所给文段:
______
非顺序关联型容器:若容器空间被重新分配则所有迭代失效。
当从容器中擦除元素时(erase操作),被擦除部分的迭代失效。另需注意,
对vector来说,从被擦除位置到end位置的元素全部无效。
对deque来说,如果队列中间部分元素被擦除,则所有迭代无效。
C++ STL算法查看方式(以transform函数为例):
cppreference 为C++ DOC的一个使用说明网页。网址:http://en.cppreference.com/w/在其中可以查到各种算法函数(点击Algorithms library)。例如,查询transform函数可获得以下两条C++11有关信息:
template< class InputIt, class OutputIt, class UnaryOperation > OutputIt transform( InputIt first1, InputIt last1, OutputIt d_first, UnaryOperation unary_op ); template< class InputIt1, class InputIt2, class OutputIt, class BinaryOperation > OutputIt transform( InputIt1 first1, InputIt1 last1, InputIt2 first2, OutputIt d_first, BinaryOperation binary_op );
此处,InputIt就表示输入迭代,OutputIt就表示输出迭代,UnaryOperation表示传入参数为一个的单元操作函数,BinaryOperation表示传入参数为二元的函数。此外,还有ForwardIt表示向前迭代,RandomIt 表示随机存取以及 Compare表示传入函数对象等。
以transform函数为例,第一个重载函数即表示了传入参数前两个为输入迭代,第三个参数为输出迭代以及最后一个参数为单元操作函数指针;而第二个重载函数的不同之处在于最后一个传入参数可以是二元操作函数。
C++ STL常用算法一览:
C++标准模版库中的常用算法非常之多,有90多种。限于篇幅,本文仅仅列举一些《C++11程序设计》中介绍的常用算法,并且将他们按照对应传入参数迭代级别(事实上即为可应用范围从广到窄)的方式进行分类,在文末附上一些算法的使用示例,以便于快速查询算法及其用法。最低权限为输入输出迭代的函数
all_of(iter.cbegin(), iter.cend(), bool_func):判断是否迭代范围内的所有元素都能使bool_func函数为true。返回值为bool。any_of(iter.cbegin(), iter.cend(), bool_func):判断是否迭代范围内的存在元素,能使bool_func函数为true。返回值为bool。
______
待处理材料:
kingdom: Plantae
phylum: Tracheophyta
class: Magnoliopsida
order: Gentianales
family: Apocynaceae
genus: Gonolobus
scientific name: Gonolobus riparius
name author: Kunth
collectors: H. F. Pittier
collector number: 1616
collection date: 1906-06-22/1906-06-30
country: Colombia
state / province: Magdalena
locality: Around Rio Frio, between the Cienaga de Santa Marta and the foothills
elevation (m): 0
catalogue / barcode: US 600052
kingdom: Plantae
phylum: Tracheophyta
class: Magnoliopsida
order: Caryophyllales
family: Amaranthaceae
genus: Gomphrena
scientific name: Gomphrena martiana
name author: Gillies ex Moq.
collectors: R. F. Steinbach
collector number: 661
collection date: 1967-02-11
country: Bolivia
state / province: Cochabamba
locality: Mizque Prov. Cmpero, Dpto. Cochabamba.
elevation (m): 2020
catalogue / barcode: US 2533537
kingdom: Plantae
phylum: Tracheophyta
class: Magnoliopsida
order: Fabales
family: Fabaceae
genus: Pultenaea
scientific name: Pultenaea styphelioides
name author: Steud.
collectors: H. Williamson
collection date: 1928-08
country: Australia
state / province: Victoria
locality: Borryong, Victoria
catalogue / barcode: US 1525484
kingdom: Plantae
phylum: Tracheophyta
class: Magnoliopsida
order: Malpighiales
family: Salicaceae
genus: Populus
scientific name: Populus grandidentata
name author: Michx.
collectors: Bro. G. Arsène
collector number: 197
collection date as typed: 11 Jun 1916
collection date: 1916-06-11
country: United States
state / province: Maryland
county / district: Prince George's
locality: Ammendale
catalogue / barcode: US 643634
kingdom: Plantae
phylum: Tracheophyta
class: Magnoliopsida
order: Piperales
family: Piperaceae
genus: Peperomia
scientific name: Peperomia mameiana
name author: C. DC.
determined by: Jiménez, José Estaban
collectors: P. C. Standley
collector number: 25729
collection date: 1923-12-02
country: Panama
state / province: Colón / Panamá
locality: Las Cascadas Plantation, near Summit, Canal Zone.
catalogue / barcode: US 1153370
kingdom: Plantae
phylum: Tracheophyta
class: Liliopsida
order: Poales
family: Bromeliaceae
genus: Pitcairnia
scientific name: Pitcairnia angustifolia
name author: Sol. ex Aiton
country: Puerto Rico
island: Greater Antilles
______
必做任务:
a - 请用两句话概括关于C++ STL迭代与算法的文段。
b - 找出材料中所有含有字符串“collectors”的行,并逐行照录。匹配时区分大小写。

作答内容:
a - 文段先说明了容器迭代失效的情形:非顺序关联型容器的空间被重新分配时所有迭代失效,擦除元素时被擦除部分的迭代失效,而vector和deque另有各自的失效规则。随后,文段以transform函数为例,介绍了在cppreference网页查看C++ STL算法的方法,以及InputIt、OutputIt等参数名称的含义,并开始按传入参数的迭代级别分类列举常用算法,如all_of和any_of。

b -
collectors: H. F. Pittier
collectors: R. F. Steinbach
collectors: H. Williamson
collectors: Bro. G. Arsène
collectors: P. C. Standley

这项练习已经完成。